Did “Weekly” become “Quarterly”?
Or did the team just get better at re-labeling the same defect?
Output
A Continuous Improvement (CI) Report that proves the loop closed.
If you don’t loop back, you didn’t improve anything.
You just moved the problem to a new folder.
The “Master Tool Bag” (what to build next)
If you want this to run without heroics, you need a small set of repeatable tools:
Site Input Sheet
Captures the “ballpark” financial/time thresholds so Phase 1 is real.
Risk Ranking Matrix
Your 3x3 or 5x5 grid that makes prioritization visible (and arguable in daylight).
RCA Workbook
Fishbone + 5-Why in one place—so RCA doesn’t die in someone’s notebook.
Strategy Assist Sheet
A cheat sheet that helps leaders choose PM vs inspection vs redesign based on lead time and complexity.

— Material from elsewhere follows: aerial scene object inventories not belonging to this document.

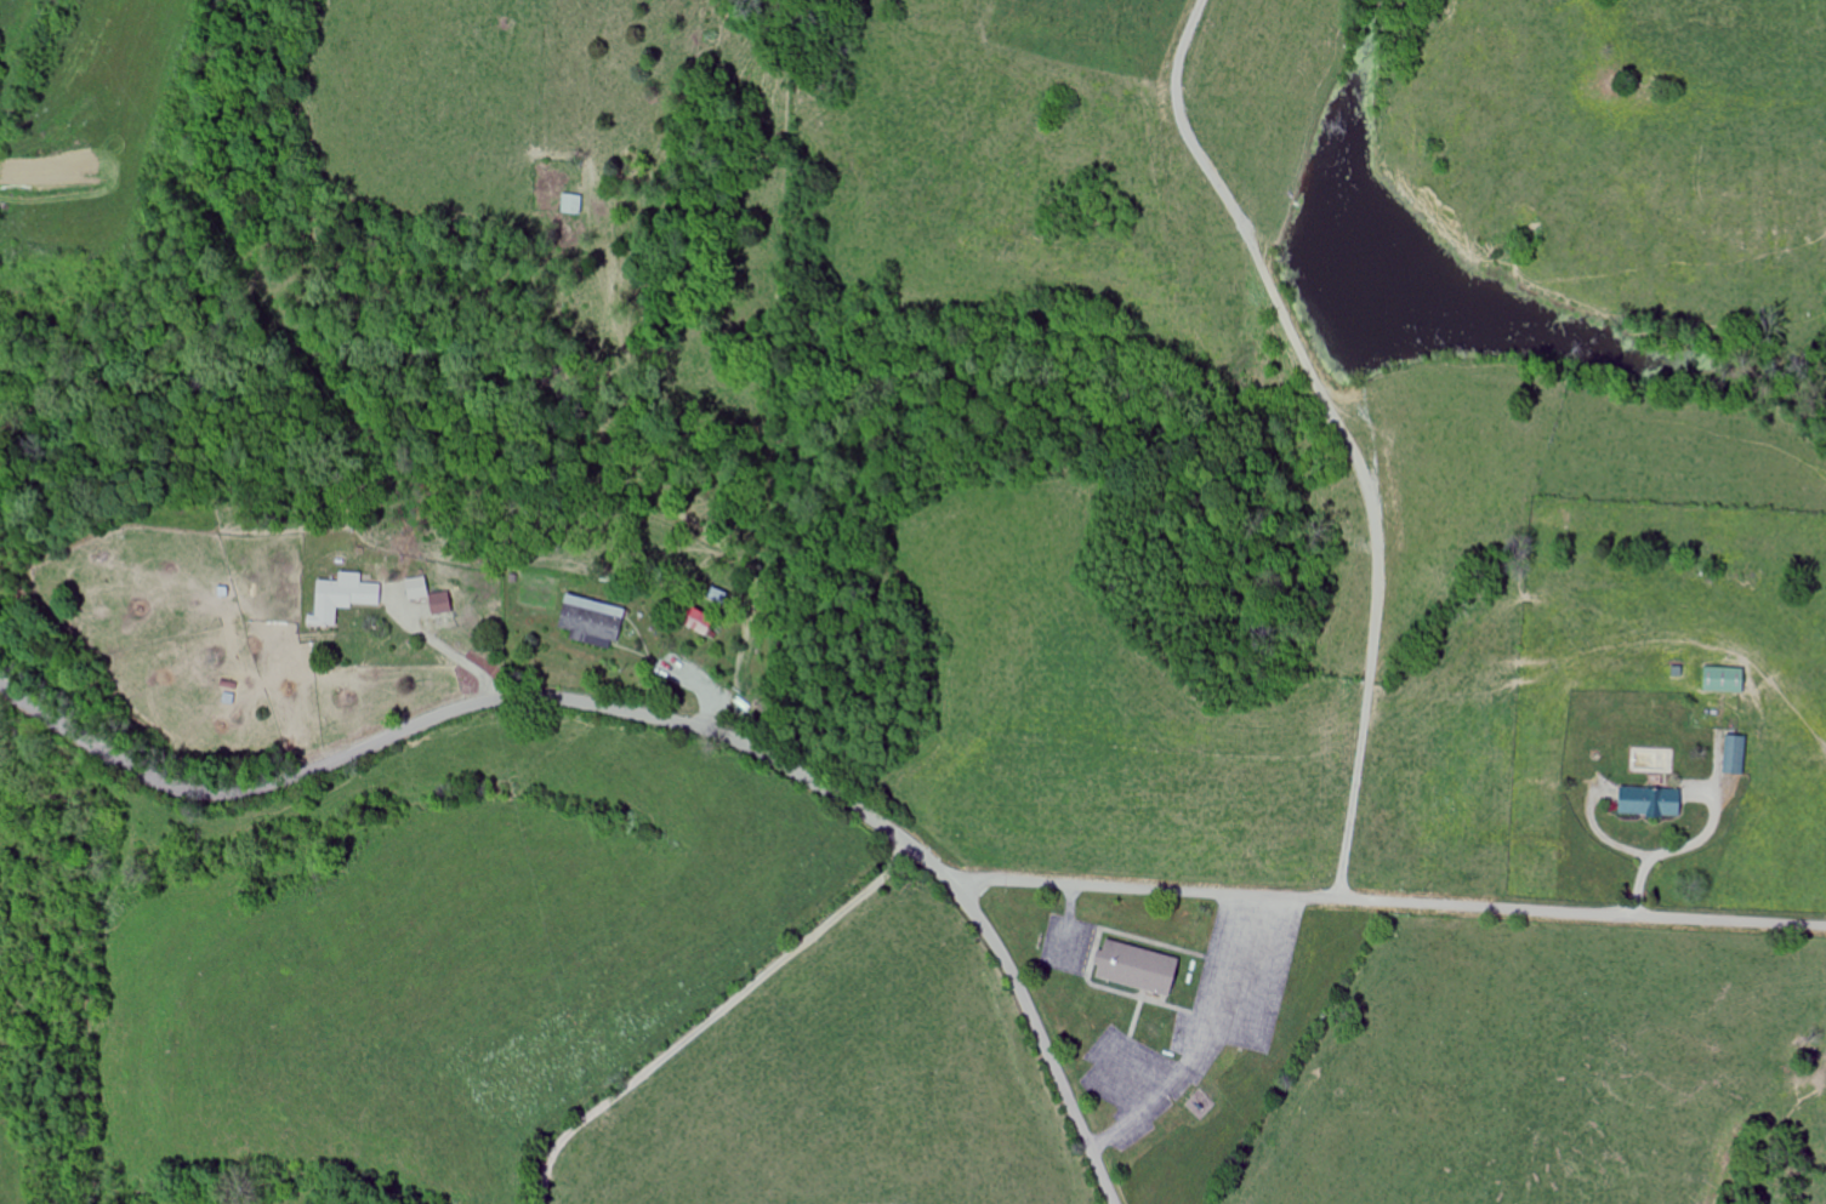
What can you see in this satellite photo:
building: (574, 204)
road: (1336, 431)
building: (420, 589)
building: (345, 598)
building: (443, 604)
building: (701, 621)
building: (594, 622)
road: (453, 655)
building: (1726, 680)
road: (654, 718)
building: (1737, 755)
building: (1653, 802)
road: (1666, 851)
road: (1386, 902)
building: (1142, 969)
road: (713, 1019)

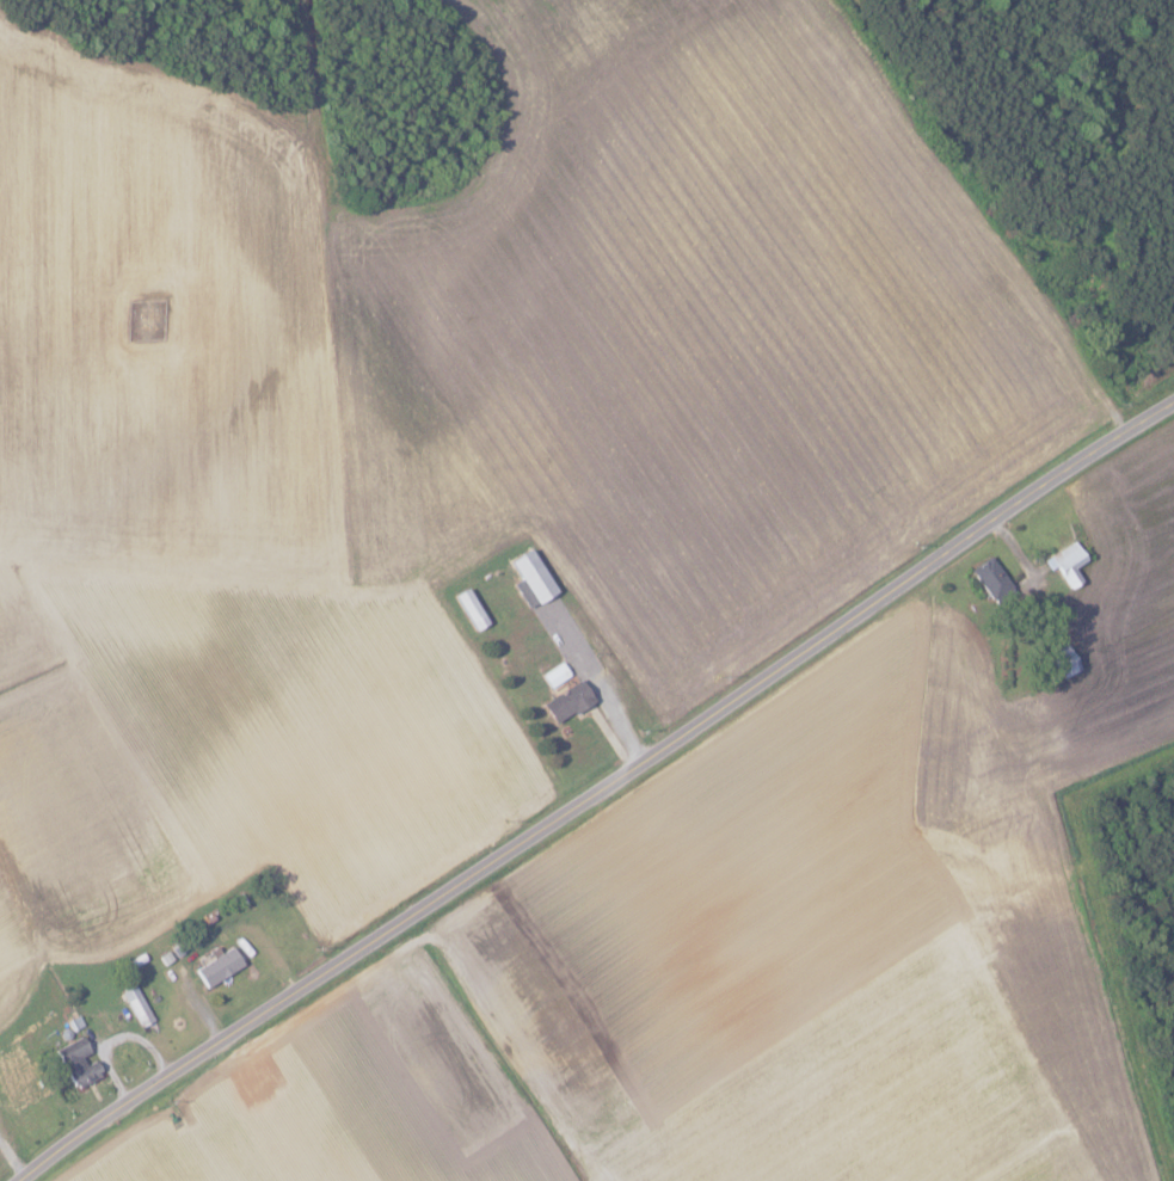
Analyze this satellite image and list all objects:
building: (1068, 564)
building: (530, 579)
building: (992, 581)
building: (470, 609)
road: (598, 686)
building: (566, 700)
road: (597, 796)
building: (218, 966)
building: (136, 1004)
building: (77, 1062)
road: (12, 1159)

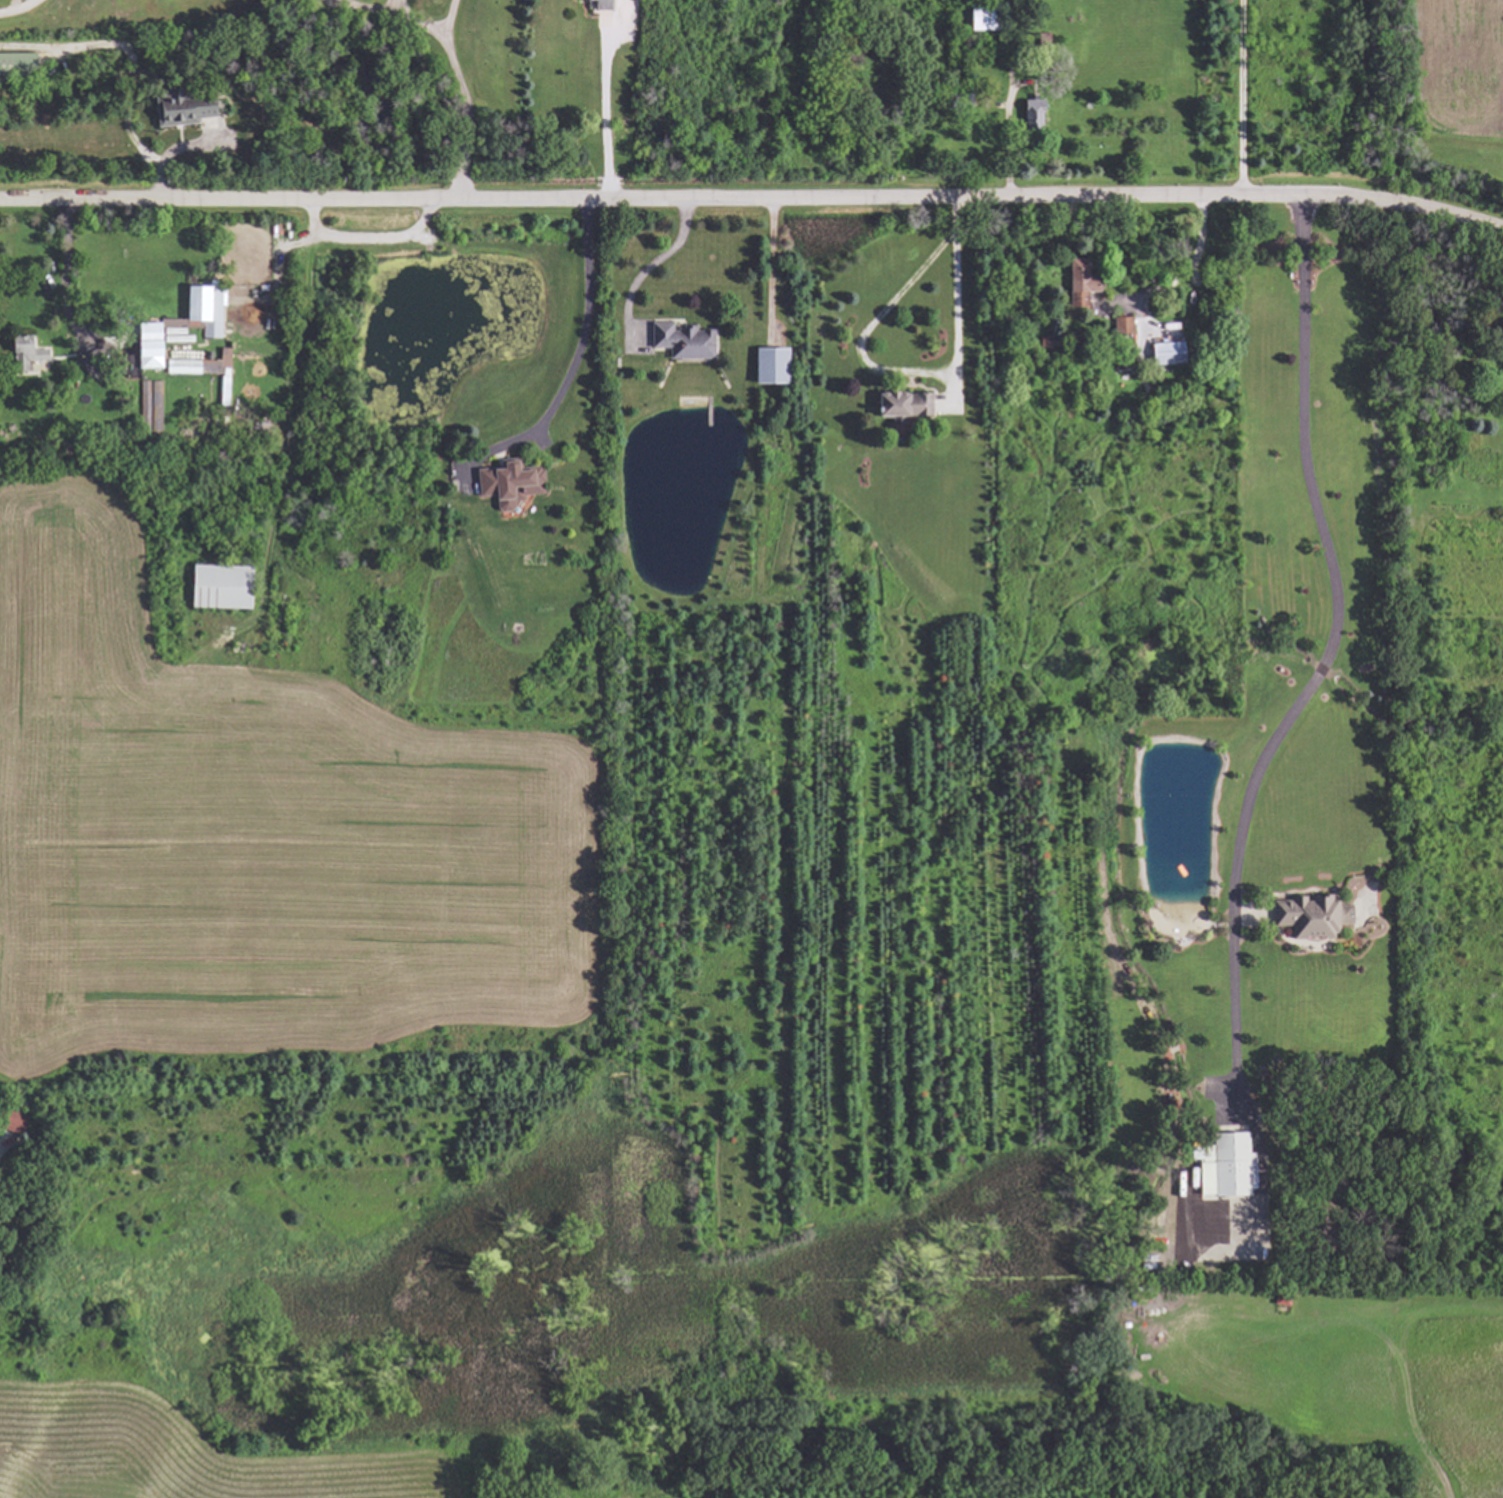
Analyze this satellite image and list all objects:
building: (570, 0)
building: (600, 5)
road: (19, 9)
road: (450, 14)
road: (417, 20)
building: (976, 21)
building: (17, 65)
road: (1238, 98)
road: (608, 107)
building: (182, 109)
road: (468, 112)
building: (1029, 116)
road: (753, 199)
road: (649, 265)
road: (770, 266)
road: (1191, 266)
road: (54, 272)
building: (1075, 283)
building: (1120, 326)
building: (679, 342)
road: (578, 344)
building: (146, 345)
building: (21, 352)
building: (1163, 354)
building: (223, 357)
building: (766, 367)
road: (911, 371)
building: (900, 406)
building: (504, 483)
road: (1334, 567)
building: (216, 586)
building: (1309, 916)
building: (1222, 1165)

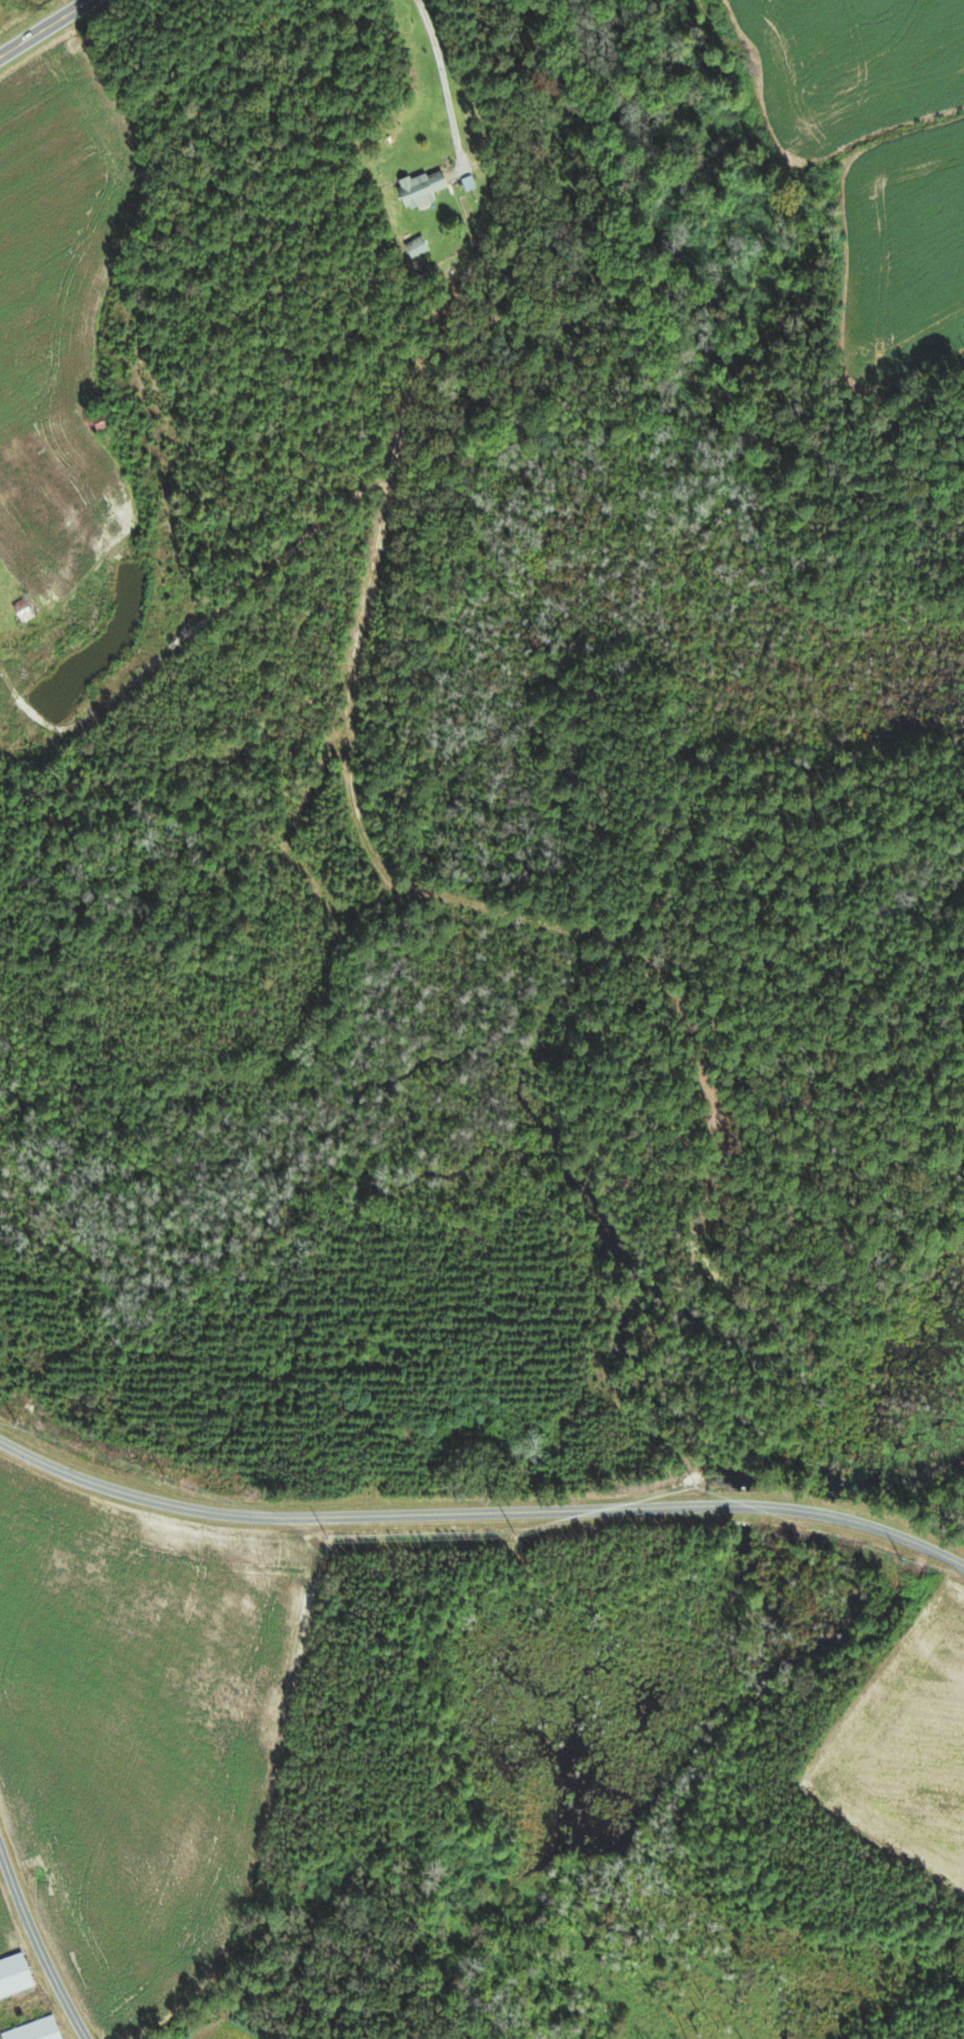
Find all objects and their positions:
road: (44, 27)
building: (424, 189)
building: (418, 249)
building: (92, 422)
building: (24, 611)
road: (480, 1514)
road: (38, 1948)
building: (16, 1978)
building: (37, 2031)

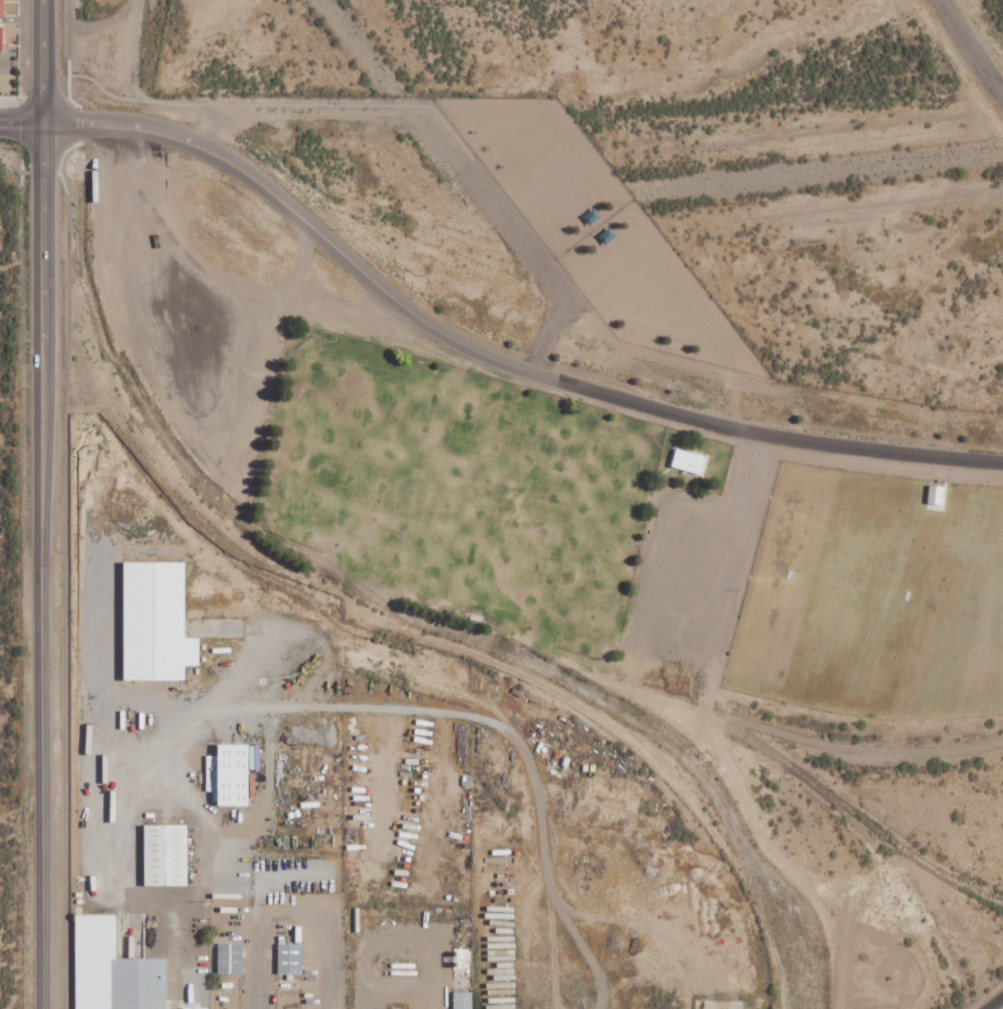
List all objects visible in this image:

This replaces the binder religion with something better: a system that actually runs.
Common failure modes (how plants sabotage this)
Vague thresholds (“high impact” = “I feel like it”)
Ranking by volume instead of frequency x impact
RCA theater (meetings that output “retrain operators” and call it a day)
Tool favoritism (PM everything, because… tradition)
No enforcement loop (SOPs exist, but reality doesn’t comply)
Paper Lean loves these mistakes.
They keep the slide decks looking good while the bearings keep dying.
What to do this week (3–7 actions)
Build a one-page Impact Definition Table with time + cost thresholds.
Get Production + Maintenance to sign off on the Risk Strategy Matrix (yes, sign off).
Pull your top 20 chronic issues and create a Problem Ranking Matrix.
Select the #1 bad actor and run Fishbone + 5-Why until you have engineerable causes.
Use a Strategy Selection Logic Tree to choose the prevention strategy (document why).
Update the Asset Maintenance Plan and create the SOP + inspection points.
Set a 30-day loop-back: prove the frequency moved—or admit it didn’t.
Mic drop: Reliability isn’t a program you announce—it’s a system you enforce.